In a recent blog I argue that the latest consultation on CDC will not get off the ground. It assumes that CDC has employer support and it assumes that DWP can run multi-employer schemes and decumulation arrangements through TPR’s CDC framework. It is so wrong on this that I have called the CDC consultation a “non-starter”.
Two options going forward
If Laura Trott wants to leverage the £800m loan it has made to Nest, it could tweak Nest’s tail and turn Nest into a whole of life CDC scheme. This would sort out most of the problems we have with workplace pensions but will be hard to do. If Nest went whole of Life CDC then the rest of the master trusts would have to seriously consider following. The DC landscape could become a CDC landscape in 10-15 years and the Government would have taken its boldest step since abolishing the need to buy an annuity with a DC pot.
Alternatively, she could by-pass the CDC framework and work with the FCA (and PRA) on pot to pension arrangements. These could be set up to offer the equivalent of non-guaranteed scheme pensions or – in the retail space – non-guaranteed annuities paid from non-insured funds regulated by the FCA
I can only see either of these nuclear options happening if the DWP and Treasury are on the same page and sharing a vision where our pension system pays pensions, where tax-relief buys the taxpayer a pension not a wealth management system and where the PRA and BOE drop their implacable opposition to pensions paid under best endeavours rather than promises.
When auto-enrolment was first mooted, there was only indented to be one provider – a state owned DC fund which became PADA which became Nest. The insurers said that they didn’t want to do the job and prior to 2010, Now , People’s Pension , Smart and Cushon weren’t a thing.
The insurers and the commercial master trusts became interested when they saw just what an opportunity Nest had.
The argument for making Nest go CDC is just the same. None of the master trusts (even Lifesight) are going to take the risk of “going CDC” as “first mover”.
Nest is big enough and well-financed enough to make CDC happen – even if it is at a huge initial loss to the public purse. I am not sure it would be, but it would certainly involve an enormous investment in systems, communications and in future-proofing to turn those target date funds into the pipes for CDC. It might be that the whole kaboosh would have to be re-engineered , it might be that there is a just transition that is fair to all but Nest going CDC could cause the mother of all debates and such a flurry of consultations that we could still be talking about this in ten year’s time.

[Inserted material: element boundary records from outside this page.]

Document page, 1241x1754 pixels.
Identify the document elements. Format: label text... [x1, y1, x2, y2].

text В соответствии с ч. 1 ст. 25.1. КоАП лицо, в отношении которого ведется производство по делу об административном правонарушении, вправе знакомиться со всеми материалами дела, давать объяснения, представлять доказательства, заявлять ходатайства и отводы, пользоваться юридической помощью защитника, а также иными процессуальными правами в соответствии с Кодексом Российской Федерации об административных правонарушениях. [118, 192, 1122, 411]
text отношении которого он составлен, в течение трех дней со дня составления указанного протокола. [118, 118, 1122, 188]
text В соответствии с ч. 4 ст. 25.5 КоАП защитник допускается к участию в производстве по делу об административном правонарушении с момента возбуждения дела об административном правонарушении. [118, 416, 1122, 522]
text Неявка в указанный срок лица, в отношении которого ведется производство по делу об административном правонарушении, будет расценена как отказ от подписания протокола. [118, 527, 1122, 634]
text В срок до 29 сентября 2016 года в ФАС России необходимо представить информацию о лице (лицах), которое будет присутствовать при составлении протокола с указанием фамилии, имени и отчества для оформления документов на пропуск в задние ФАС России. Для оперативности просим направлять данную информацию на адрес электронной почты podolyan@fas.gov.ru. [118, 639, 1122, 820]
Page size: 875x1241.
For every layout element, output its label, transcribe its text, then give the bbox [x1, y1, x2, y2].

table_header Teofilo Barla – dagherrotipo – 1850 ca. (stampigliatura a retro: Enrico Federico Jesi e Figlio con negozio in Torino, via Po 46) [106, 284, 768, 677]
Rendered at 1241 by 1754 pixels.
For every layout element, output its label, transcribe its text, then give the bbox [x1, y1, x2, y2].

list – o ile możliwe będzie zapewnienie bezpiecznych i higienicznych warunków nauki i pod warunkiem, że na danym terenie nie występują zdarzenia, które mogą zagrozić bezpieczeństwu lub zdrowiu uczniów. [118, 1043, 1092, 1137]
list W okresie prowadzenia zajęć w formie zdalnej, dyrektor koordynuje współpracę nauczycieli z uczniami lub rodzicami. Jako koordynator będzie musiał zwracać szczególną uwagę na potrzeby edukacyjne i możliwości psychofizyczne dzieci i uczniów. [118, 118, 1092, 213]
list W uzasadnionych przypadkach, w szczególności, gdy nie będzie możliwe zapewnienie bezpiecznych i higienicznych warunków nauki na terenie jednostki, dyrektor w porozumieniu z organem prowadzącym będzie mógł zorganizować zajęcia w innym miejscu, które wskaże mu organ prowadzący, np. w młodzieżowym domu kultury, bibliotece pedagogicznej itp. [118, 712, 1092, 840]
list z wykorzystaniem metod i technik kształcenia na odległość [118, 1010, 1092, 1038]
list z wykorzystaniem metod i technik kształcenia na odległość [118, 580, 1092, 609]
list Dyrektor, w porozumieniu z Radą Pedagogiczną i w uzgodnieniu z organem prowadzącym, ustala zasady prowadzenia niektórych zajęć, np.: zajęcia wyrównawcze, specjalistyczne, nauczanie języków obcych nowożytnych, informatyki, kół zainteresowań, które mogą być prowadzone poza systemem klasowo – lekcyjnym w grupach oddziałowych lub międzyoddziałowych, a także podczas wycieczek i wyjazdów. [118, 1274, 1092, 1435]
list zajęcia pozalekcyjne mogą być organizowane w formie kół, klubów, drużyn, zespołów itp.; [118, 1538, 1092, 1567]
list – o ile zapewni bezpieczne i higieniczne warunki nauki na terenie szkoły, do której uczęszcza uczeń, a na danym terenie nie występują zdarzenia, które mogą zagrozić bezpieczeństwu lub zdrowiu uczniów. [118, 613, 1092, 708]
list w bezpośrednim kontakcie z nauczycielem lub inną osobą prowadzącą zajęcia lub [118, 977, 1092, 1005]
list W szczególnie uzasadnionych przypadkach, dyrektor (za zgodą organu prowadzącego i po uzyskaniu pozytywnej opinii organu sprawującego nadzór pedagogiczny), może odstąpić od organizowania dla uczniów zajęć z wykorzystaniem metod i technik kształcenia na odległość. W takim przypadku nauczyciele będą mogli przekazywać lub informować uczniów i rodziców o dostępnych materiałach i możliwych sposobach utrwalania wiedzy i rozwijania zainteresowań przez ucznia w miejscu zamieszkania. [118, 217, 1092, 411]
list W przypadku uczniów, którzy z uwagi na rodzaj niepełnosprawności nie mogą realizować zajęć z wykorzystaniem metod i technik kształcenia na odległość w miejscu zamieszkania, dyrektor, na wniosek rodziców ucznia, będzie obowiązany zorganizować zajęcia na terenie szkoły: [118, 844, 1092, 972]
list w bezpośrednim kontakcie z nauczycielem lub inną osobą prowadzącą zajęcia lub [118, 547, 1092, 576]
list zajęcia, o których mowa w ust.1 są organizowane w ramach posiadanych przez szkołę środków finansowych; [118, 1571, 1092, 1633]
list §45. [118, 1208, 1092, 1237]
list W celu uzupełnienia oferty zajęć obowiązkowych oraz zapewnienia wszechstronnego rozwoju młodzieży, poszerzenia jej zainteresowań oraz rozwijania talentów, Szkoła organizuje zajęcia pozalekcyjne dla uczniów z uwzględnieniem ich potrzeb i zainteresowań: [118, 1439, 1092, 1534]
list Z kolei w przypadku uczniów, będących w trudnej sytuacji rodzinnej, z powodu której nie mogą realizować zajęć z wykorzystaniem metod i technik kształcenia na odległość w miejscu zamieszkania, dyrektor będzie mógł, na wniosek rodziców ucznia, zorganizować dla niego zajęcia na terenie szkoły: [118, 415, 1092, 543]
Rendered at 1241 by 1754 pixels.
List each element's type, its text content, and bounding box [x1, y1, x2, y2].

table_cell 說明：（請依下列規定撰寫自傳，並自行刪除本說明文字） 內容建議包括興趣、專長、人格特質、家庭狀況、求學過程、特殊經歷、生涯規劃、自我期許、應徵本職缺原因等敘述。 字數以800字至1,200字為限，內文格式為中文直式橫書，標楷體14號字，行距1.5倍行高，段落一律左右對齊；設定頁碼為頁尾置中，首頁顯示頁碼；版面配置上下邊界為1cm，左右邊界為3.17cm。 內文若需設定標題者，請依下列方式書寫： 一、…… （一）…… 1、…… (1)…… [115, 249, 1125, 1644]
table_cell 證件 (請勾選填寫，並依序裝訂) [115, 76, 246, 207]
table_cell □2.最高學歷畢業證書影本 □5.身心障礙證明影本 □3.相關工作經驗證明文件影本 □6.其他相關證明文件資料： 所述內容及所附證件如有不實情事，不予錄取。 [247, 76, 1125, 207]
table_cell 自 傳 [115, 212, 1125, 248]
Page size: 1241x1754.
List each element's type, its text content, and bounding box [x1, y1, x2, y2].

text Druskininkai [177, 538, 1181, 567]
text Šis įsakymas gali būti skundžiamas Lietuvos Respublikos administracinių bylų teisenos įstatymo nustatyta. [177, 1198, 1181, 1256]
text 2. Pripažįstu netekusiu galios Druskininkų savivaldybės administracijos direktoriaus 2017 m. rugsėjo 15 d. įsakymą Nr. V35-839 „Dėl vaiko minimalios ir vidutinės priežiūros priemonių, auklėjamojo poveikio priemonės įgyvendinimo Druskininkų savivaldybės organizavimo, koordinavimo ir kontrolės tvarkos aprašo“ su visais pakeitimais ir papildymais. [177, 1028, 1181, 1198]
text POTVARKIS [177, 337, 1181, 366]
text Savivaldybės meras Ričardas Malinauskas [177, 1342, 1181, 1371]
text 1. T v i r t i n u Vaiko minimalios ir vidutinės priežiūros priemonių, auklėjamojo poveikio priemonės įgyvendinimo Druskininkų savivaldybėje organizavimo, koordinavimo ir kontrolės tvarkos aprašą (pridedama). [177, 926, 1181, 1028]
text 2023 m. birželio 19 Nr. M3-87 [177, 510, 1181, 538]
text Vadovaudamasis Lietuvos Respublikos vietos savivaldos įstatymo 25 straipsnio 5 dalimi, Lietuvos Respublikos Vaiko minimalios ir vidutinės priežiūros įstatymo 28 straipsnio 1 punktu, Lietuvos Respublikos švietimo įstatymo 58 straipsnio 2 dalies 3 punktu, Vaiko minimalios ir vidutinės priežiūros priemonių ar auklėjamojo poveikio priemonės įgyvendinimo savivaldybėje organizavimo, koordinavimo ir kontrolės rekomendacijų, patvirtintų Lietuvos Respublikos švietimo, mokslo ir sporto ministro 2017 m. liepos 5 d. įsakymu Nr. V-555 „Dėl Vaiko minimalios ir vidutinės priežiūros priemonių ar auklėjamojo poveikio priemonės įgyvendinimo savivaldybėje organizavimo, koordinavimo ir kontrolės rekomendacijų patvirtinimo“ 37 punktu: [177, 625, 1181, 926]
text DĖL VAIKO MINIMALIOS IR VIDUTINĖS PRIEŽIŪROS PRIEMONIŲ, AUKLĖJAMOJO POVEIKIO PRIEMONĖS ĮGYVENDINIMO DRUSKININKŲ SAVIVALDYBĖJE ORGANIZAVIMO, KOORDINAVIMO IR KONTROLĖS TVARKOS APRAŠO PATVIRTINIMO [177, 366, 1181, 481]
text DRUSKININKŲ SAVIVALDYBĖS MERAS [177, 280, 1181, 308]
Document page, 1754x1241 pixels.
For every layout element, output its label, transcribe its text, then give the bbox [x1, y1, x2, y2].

It took 30 seconds to bring in the pension freedoms mind! It’s up to Government to call this!
A pot to pension solution
Once you accept that demand for CDC is from consumers wanting a “done for you wage for life solution paying more than an annuity”, then your conversation starts and ends with the PRA and BOE and whether they will let you you run pensions on a best endeavours basis.
The evidence so far is that they won’t. We are still awaiting the response to the DWP’s 2018 consultation on Superfunds. Five years on from the bright idea of non-insured pension buy-out being promoted by an enthusiastic young pension minister called Opperman, superfunds have failed to take a penny in liabilities and are now regarded as a holding pen for insured buy-out.
But we have this in the foreword to the CDC consultation from the new enthusiastic your pension minister Laura Trott
By extending our secure and dependable CDC framework, more members will be able to benefit from the opportunities of sharing risk. This means their pension savings work harder for them, and provide, on average a better outcome for their retirement than might otherwise be available.
I can imagine a CDC framework that was retitled “a framework for non-guaranteed pensions”. That could include what the DWP is looking for – but it would have to share regulation with the FCA as the “decumulation only” product could either be seen as a scheme pension paid from a commercial occupational pension scheme (such as a superfund or similar) or as a non-guaranteed annuity paid from a non-insured retail fund.
The DWP say that it has seen no such thing as a decumulation only arrangement. Clearly they have not been looking around. These arrangements are coming in in Canada, with the help of Government legislation and they are being promoted in Australia as part of the Retirement Income Covenant. There are versions – albeit closer to collective drawdown with mortality pooling in the Netherlands, Sweden, Germany and even Japan are all moving toward a non-guaranteed pension arrangement that allows individuals to choose to share the risk of the nastiest hardest problem in pensions.